PROBLEM TO WORK ON
Starting with the line containing "(IP) exit |" and going on through the line containing "0.114 | | | 0.238 | |", return the lines of the data below exactly, and only those.

[Saved entries]
:::

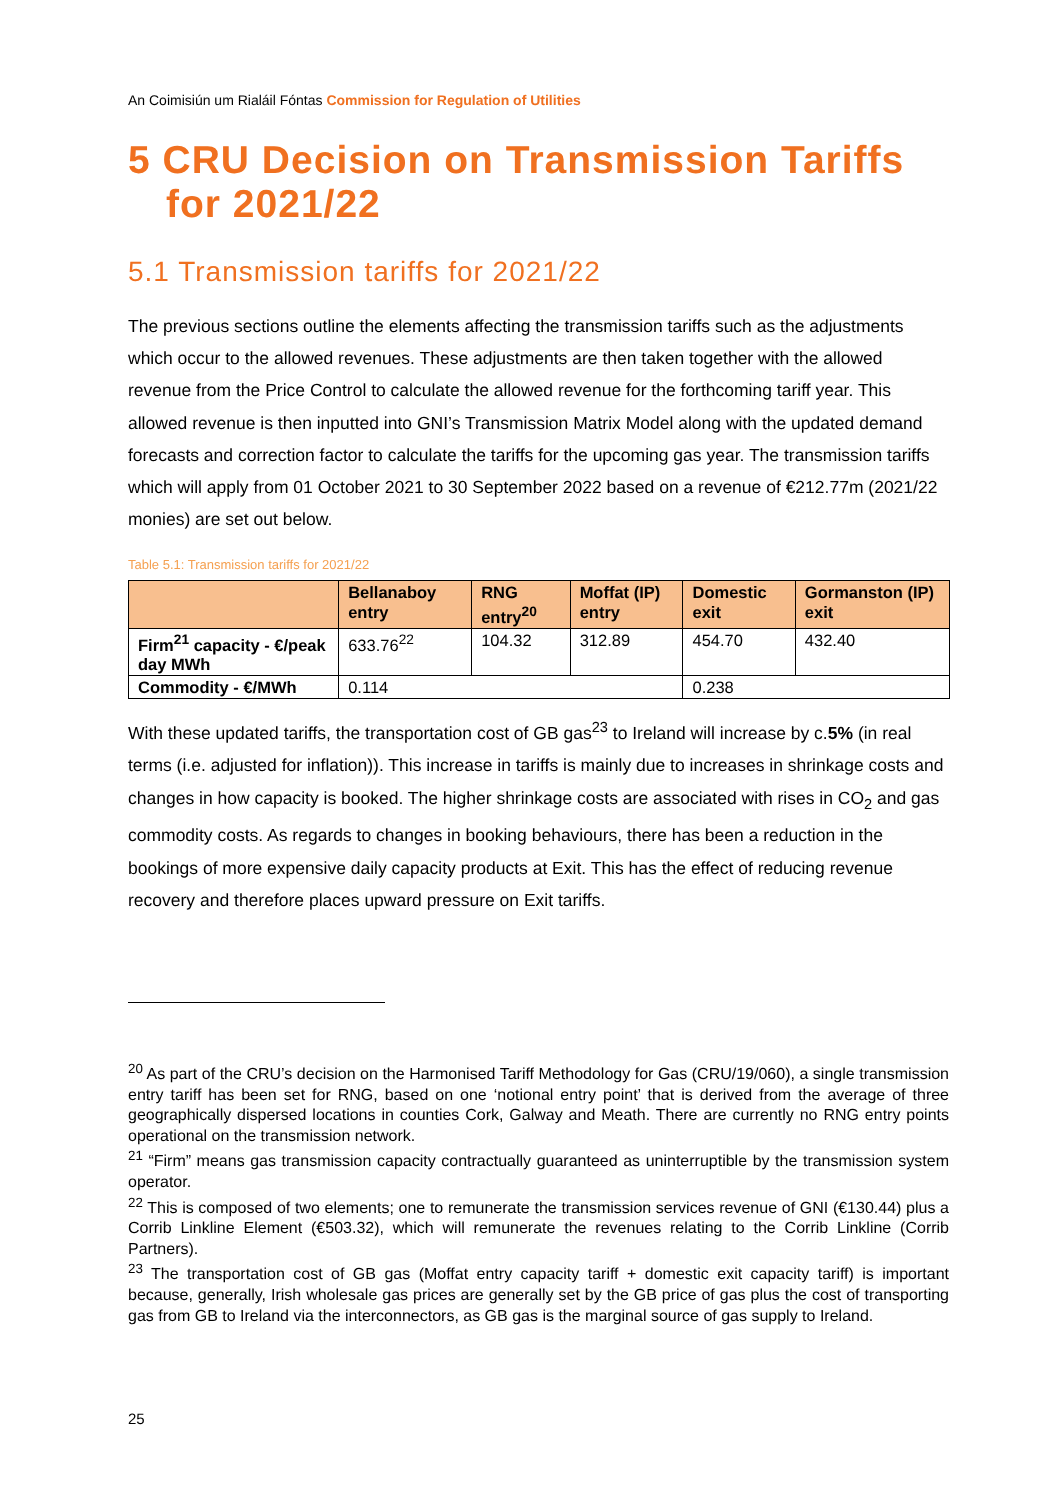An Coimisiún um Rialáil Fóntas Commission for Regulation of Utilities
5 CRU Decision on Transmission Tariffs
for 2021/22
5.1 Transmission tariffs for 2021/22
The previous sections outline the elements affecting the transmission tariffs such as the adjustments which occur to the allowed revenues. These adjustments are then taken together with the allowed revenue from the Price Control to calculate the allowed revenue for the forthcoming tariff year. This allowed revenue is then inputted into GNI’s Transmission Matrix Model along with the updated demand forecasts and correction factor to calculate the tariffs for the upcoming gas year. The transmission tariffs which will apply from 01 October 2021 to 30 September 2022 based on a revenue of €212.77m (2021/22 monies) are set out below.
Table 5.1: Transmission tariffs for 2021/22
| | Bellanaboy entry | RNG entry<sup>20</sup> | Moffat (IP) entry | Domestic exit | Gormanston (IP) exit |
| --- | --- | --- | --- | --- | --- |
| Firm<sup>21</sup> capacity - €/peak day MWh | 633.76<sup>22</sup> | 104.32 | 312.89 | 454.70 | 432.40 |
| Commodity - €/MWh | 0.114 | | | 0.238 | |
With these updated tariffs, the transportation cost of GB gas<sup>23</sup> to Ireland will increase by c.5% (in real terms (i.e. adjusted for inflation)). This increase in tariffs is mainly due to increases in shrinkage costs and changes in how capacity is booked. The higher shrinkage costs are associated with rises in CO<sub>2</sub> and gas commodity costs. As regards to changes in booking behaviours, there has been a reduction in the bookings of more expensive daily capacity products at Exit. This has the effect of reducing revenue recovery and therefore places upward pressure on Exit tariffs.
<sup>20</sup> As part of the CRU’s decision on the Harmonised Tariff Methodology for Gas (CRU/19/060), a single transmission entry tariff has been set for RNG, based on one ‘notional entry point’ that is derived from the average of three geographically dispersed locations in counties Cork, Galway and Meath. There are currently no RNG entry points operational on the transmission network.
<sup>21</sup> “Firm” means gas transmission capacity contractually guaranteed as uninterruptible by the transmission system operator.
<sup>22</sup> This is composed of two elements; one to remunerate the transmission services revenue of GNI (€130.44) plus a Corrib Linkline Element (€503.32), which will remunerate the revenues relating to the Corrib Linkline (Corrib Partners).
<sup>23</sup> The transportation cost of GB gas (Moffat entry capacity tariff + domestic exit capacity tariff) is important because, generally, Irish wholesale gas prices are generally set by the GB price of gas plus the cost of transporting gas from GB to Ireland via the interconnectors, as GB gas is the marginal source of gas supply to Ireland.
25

:::

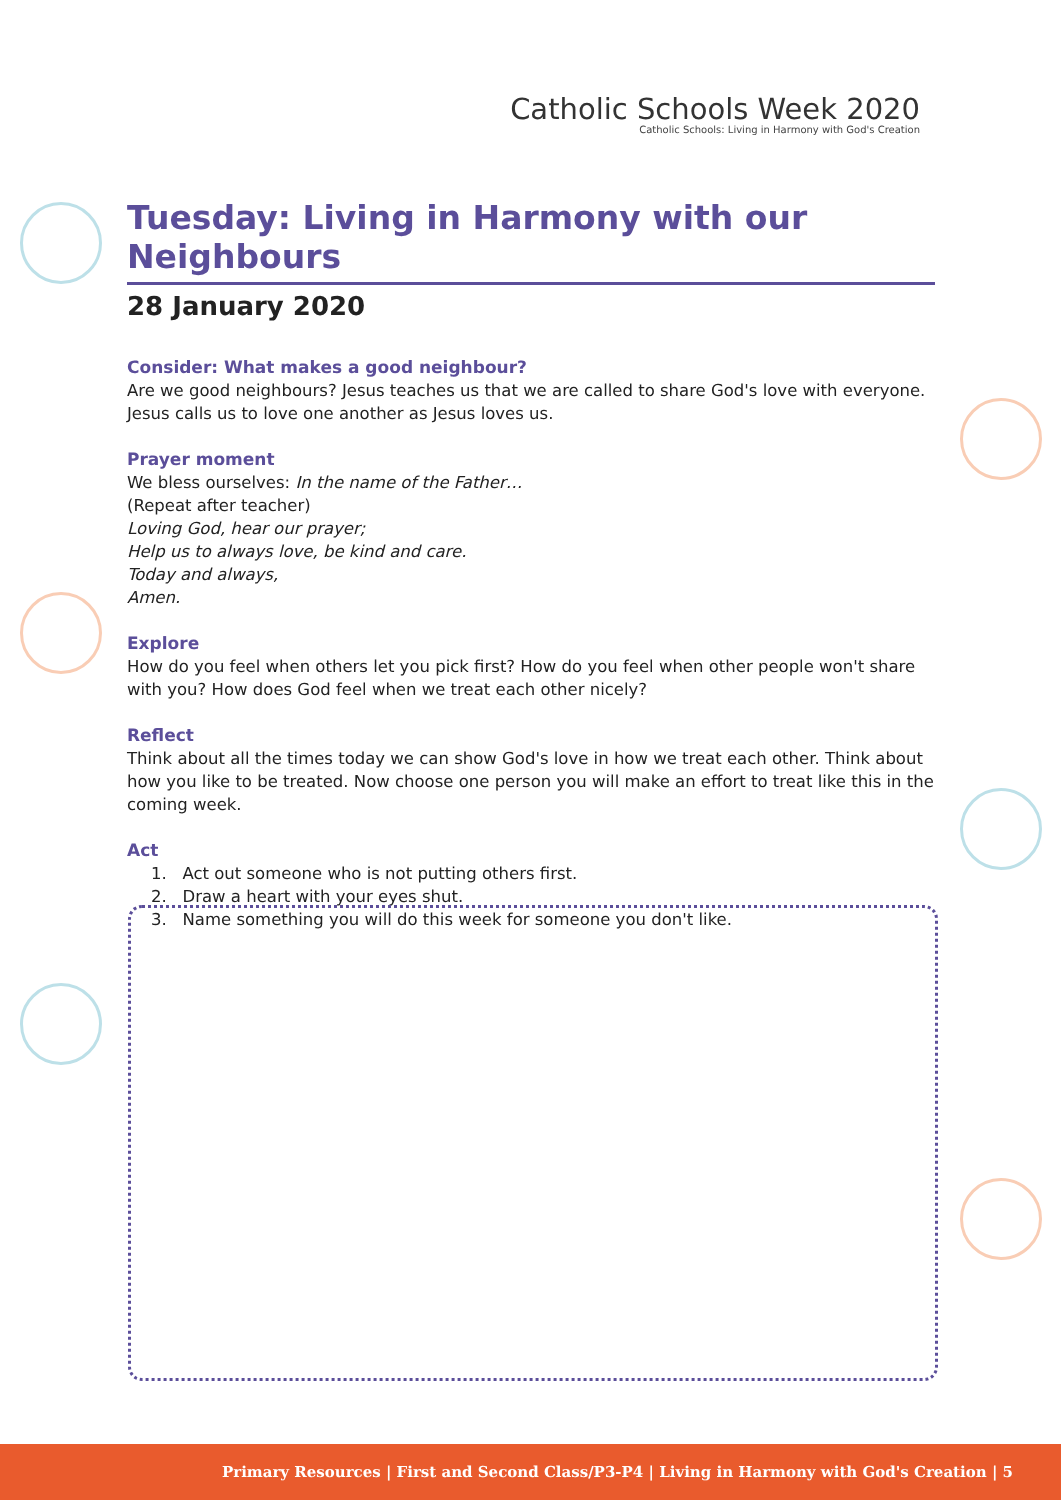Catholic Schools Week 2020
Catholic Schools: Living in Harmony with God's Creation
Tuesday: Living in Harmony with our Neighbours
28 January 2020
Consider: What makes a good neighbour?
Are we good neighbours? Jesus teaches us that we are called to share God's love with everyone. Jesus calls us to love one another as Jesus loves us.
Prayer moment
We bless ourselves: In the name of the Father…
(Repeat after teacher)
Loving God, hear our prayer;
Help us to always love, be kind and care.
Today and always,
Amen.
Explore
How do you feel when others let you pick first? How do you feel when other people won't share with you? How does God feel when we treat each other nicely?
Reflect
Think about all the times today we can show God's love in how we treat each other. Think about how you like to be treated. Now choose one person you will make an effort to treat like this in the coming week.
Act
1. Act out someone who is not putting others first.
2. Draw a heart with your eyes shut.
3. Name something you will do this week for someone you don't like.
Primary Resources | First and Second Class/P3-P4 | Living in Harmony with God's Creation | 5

:::

REPLY
| | Bellanaboy entry | RNG entry<sup>20</sup> | Moffat (IP) entry | Domestic exit | Gormanston (IP) exit |
| --- | --- | --- | --- | --- | --- |
| Firm<sup>21</sup> capacity - €/peak day MWh | 633.76<sup>22</sup> | 104.32 | 312.89 | 454.70 | 432.40 |
| Commodity - €/MWh | 0.114 | | | 0.238 | |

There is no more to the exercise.